Moreover (although this is a common fact for NPM), you might want to use internal packages. In this case, in order to benefit from package versioning, you’ll also want a local NPM package server, either physical computer or through a Docker container, something like Verdaccio. But…who has time to setup all these? 🙂
Achieving the Look – Materials, Lighting and Post Processing
The initial mockups I did (in Inkscape) looked like these:
Arguably, one can do such a game in 2D, no problem, but it’s hard to do 2D mockups of a 3D game when you’re not an artist 😀
Due to how real 3D lightning and shading works, I found myself in a real pickle trying to achieve this kind of illustration look. So I’ve ended up spending lot of time learning about lighting and material setup in order to achieve this.
Should be mentioned that this is all URP/LWRP. And I’m only using the Lit shader, one dynamic directional light, exponential squared fog and the Bloom post-processing shader.
I found that Bloom ties everything together nicely, in a sort of dreamy way, which fits the game setup quite well. It’s not a must use, though.
The 3D Physics Engine
If you’ve had, like me, previous experience using a physics engine, even a 2D one like Box2D, it was good to see that concepts are similar. This was a great boost because I was just able to cursory explore the API and get things done right way.

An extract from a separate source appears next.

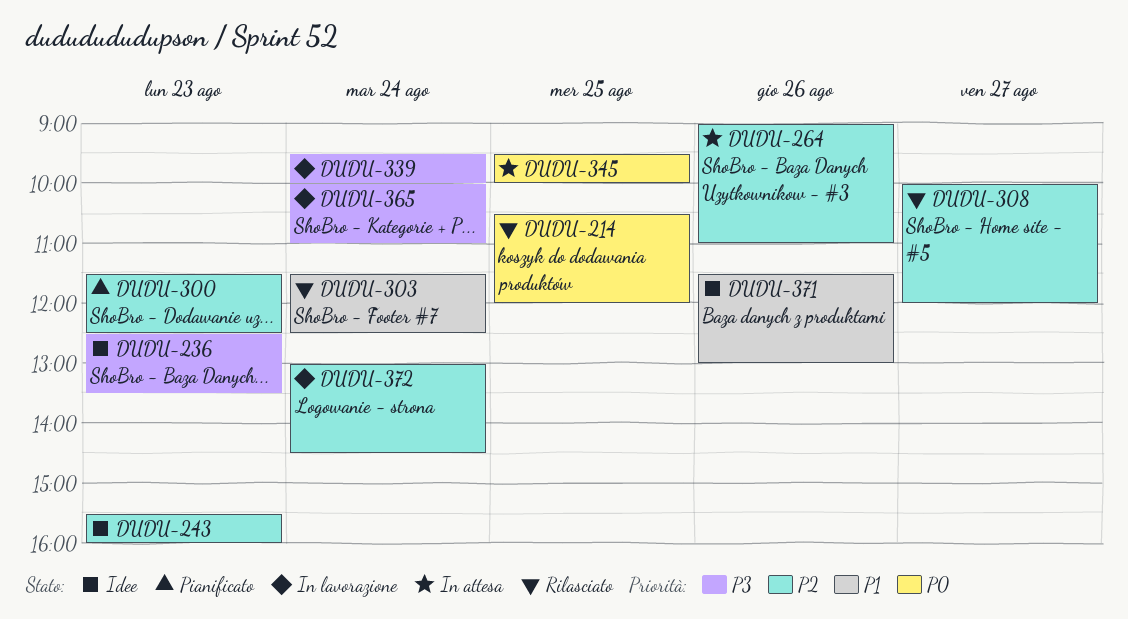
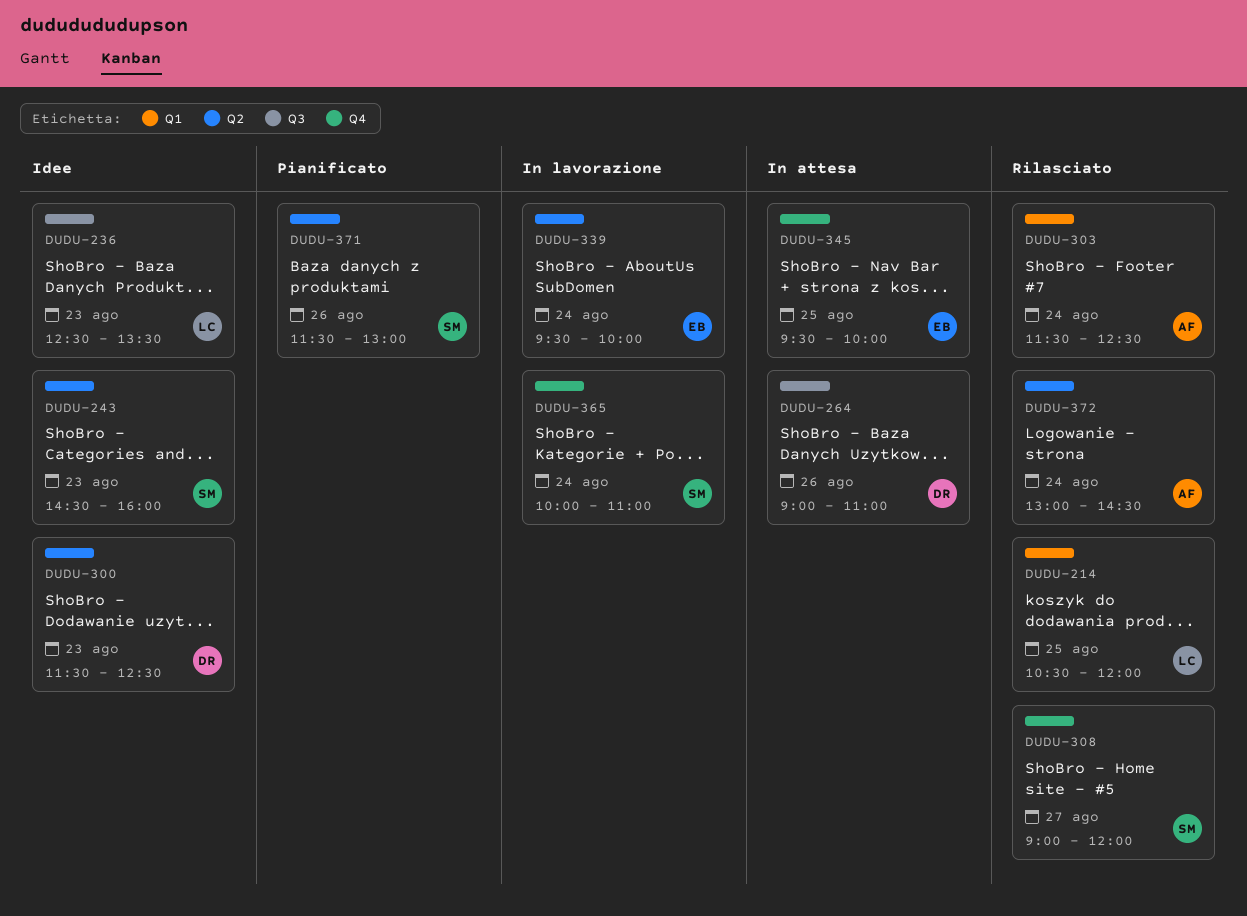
DUDU-243, begins: 15:30 -> 14:30
DUDU-300, status: Pianificato -> Idee
DUDU-308, begins: 10:00 -> 09:00
DUDU-371, status: Idee -> Pianificato
DUDU-372, status: In lavorazione -> Rilasciato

The terrain (the ground) in Last Ball is generated dynamically, in chunks. After some testing, I found that despite the chunks being a perfectly vertically aligned, the ball would just jump with no reason at the edges of the chunks. After some investigation, tuning up the Project Settings | Physics, Default Contact Offset to 0.001 would fix this issue.
Exporting For WebGL
This is a large topic in itself, so I’ve extracted it in a separate piece. Read Building WebGL Games With Unity: A Primer.
But What If You’re A Beginner?
If you’ve had no previous experience with neither a game middle-ware or a programming language, then it would help you to find or sign up for some courseware.
If you’ve had some experience programming, you may find useful to install samples like Roll-A-Ball or the Karting Microgame and tinker with them (and follow the tutorials provided – optional step 🙂 ).
I found myself intimidated by the amount of things to learn about Unity in order to do a basic 3D game. Especially after making many 2D games, as a solo developer that has to take care of everything, from the graphics concept to programming and design, it’s a lot to learn.